RangeReader is the same idea where a seek on a file stands in for a range-GET on an object: it reads the directory + small streams, then per query reads only the byte ranges of the touched column blocks. The reported file_bytes_read (header + touched blocks) is what an object store would fetch over HTTP Range.

from at1_rangereader import RangeReader
r = RangeReader("trades.at1")
rows, stats = r.scan(where={"ts": (lo, hi)}, select=["aggId", "ts"])
# stats['file_bytes_read'] << file size   (header + only the touched block ranges)

A selective query typically reads a small single-digit percentage of the file — measured framing: fetched ~120 KB of a 48 MB archive for a tight time window, the rest never leaves object storage.

Many daily files — catalog / partition skipping

Real deployments partition into many .at1 files (by day, by shard). AT1Catalog records each file's global min/max per numeric column (aggregated from that file's footer zone maps), so a query skips whole fileswhose bounds can't satisfy the predicate before opening them, and only range-GET-reads the survivors.

from at1_catalog import AT1Catalog
cat = AT1Catalog("data_dir")              # many daily .at1 files (or a list of paths)
rows, stats = cat.scan(where={"ts": (lo, hi)}, select=["aggId", "ts"])
# stats: files_total / files_skipped / files_scanned / file_bytes_read

A time query over a year of daily files can touch a handful of files and read ~1% of the dataset: files_skipped vs files_scanned in stats shows exactly how many were ruled out unopened.
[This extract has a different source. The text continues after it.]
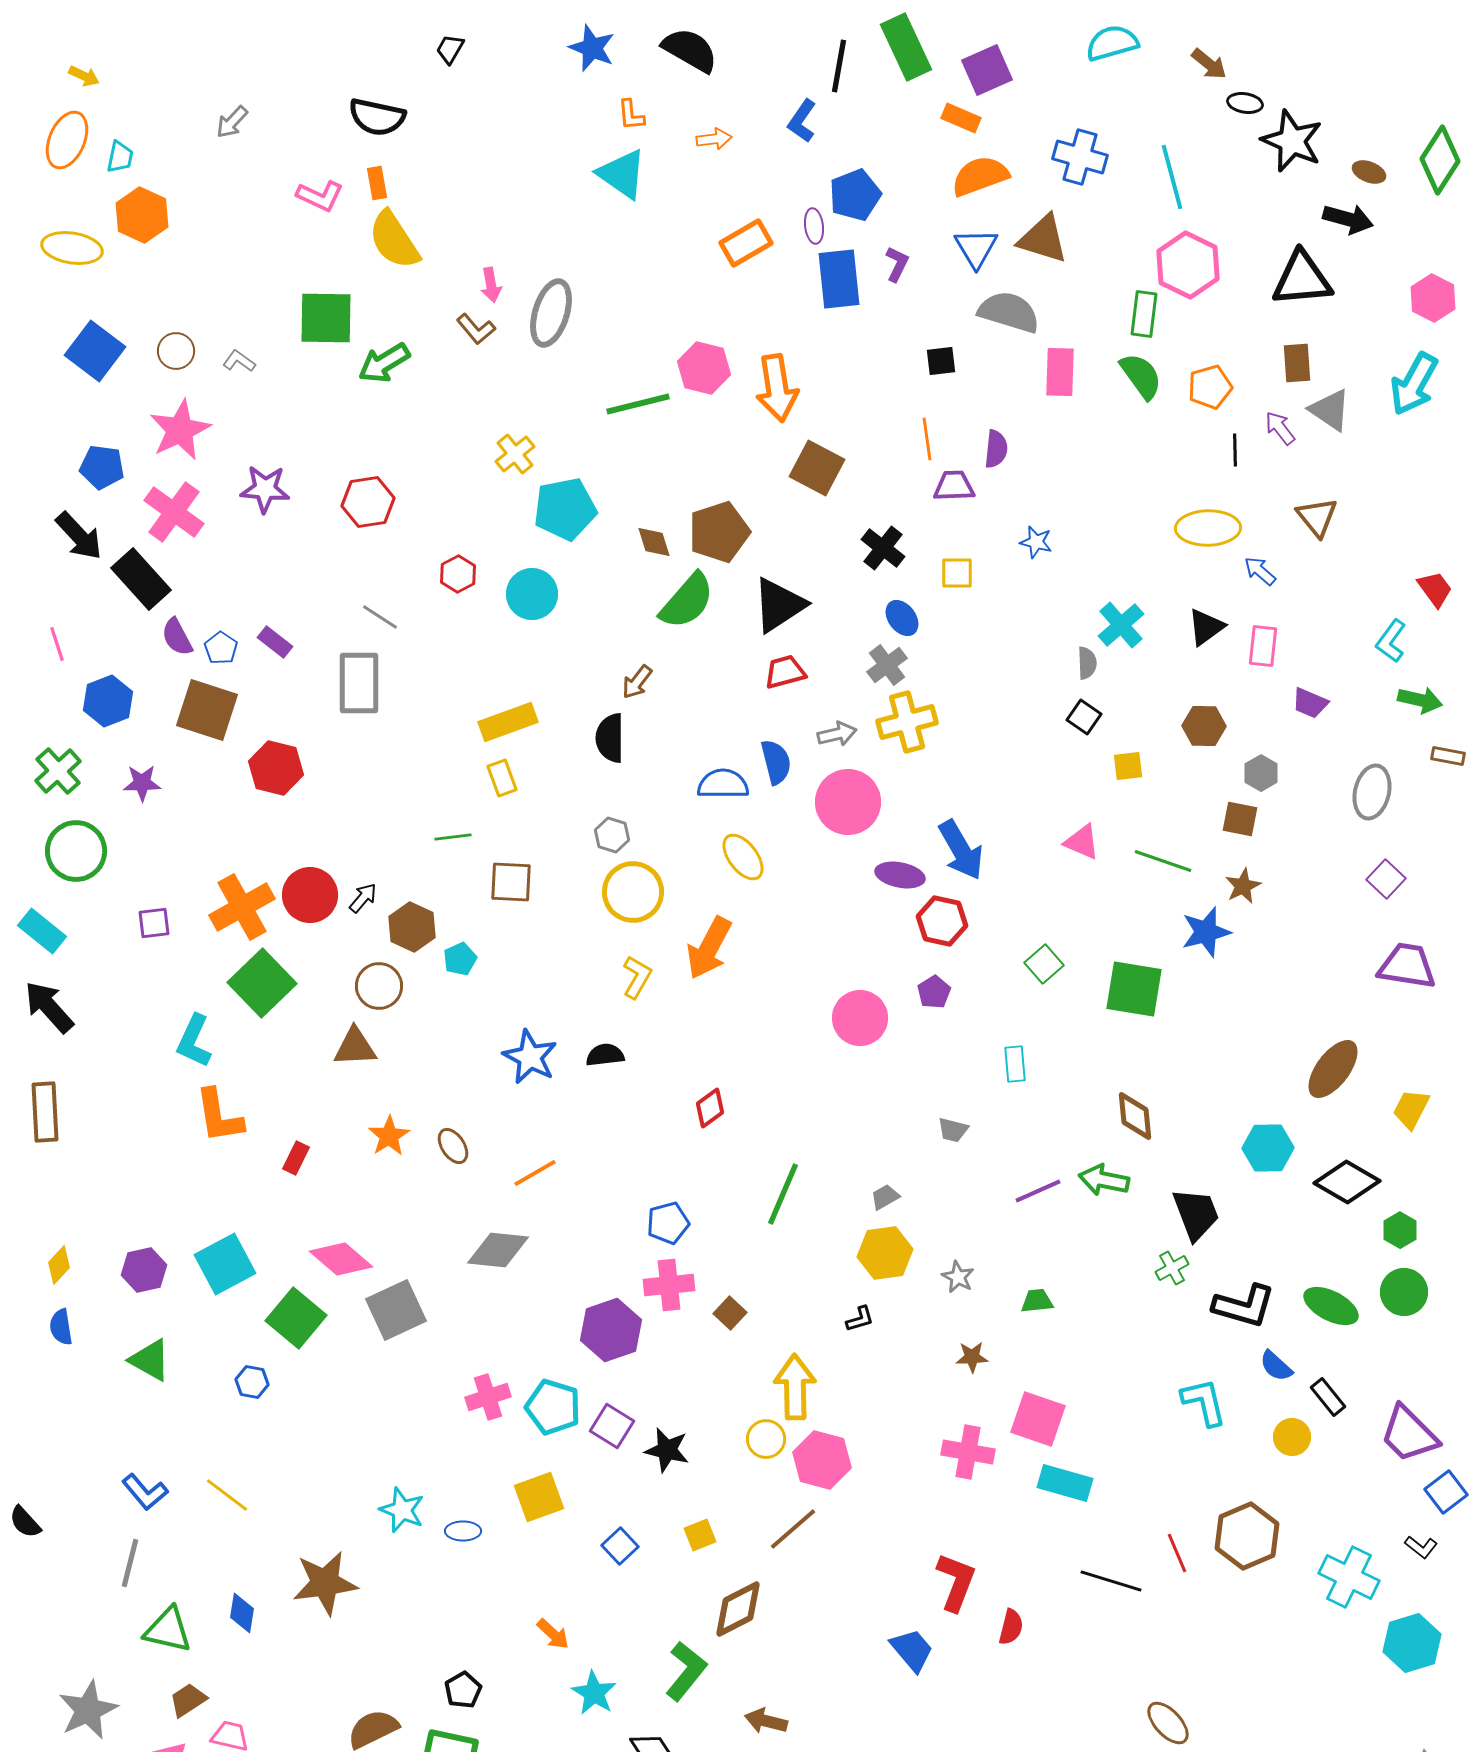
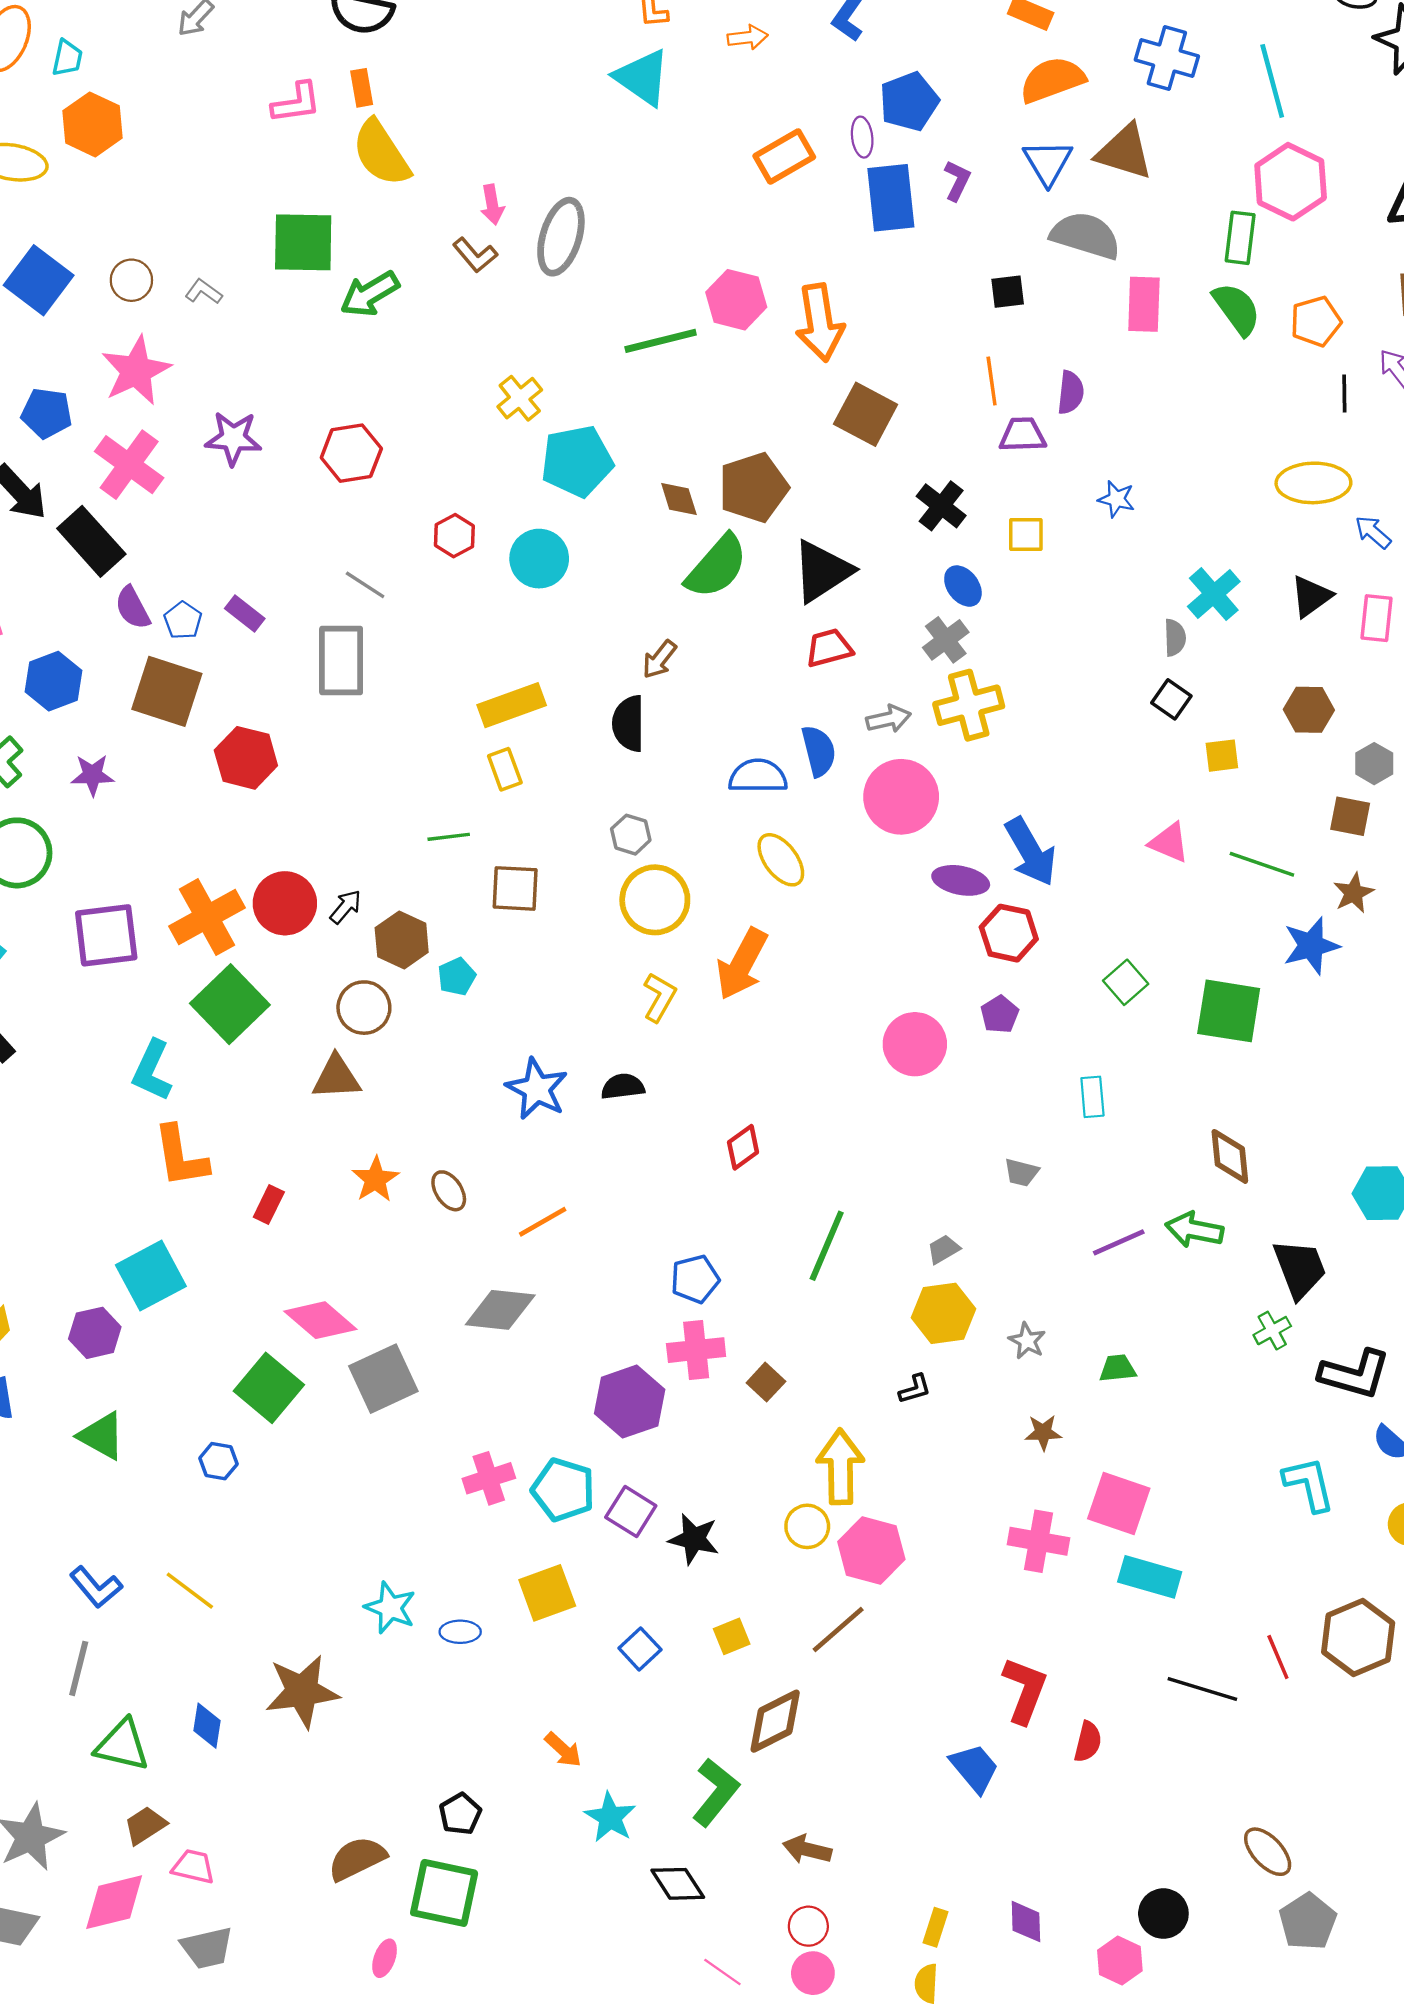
pink L-shape: (320, 196) -> (296, 103), turned -33
purple square: (154, 923) -> (106, 935), size x1.8
cyan square: (225, 1264) -> (151, 1276), moved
The S3 gateway — serve ?select& meter bytes

When you want a server (so engines configured for s3:// — Spark, Trino, DuckDB httpfs, Snowflake external stages — can reach it), s3_gateway.py puts a read-only S3 API in front of the cold tier: GetObject (with HTTP Range, including the suffix form Parquet engines use for footer reads), HeadObject, ListObjectsV2, and an S3-Select-style ?select that pushes predicates straight onto the .at1 — only the touched column blocks are decompressed; the full Parquet is never materialized for a select.

python s3_gateway.py serve ROOT --bucket at1 \
    --access-key AK --secret-key SK --port 9000      # SigV4 auth; loopback-only without keys

# S3-Select-style pushdown straight off the .at1 (no full file materialized):
POST /at1/trades.parquet?select
  {"where": {"agg_id": ["=", 100]}, "select": ["agg_id", "price"], "limit": 1000}
# response carries stats.bytes_read vs total block bytes -- the saving is observable
  • Auth: header-based AWS Signature Version 4, verified against a configured access-key/secret pair — the same scheme real S3 clients sign with, so DuckDB/Spark/Trino need only an endpoint override and path-style URLs. With no credentials it refuses to bind a non-loopback host (fail closed).
  • Metering: each read is metered on the I/O / egress billing axis, and the gateway tracks bytes_served, select_bytes_read, and pushdown_bytes_saved (served at /_at1/stats with a live ticker at /_at1/ticker).
  • Honest scope: read-only cold tier —PUT/DELETE return 405, path-style addressing only, no pre-signed query-string auth yet.

Same byte-exact archive underneath: a select returns values while GetObject still serves the exact original bytes. See docs/ICEBERG.md for the cold-tier gateway design.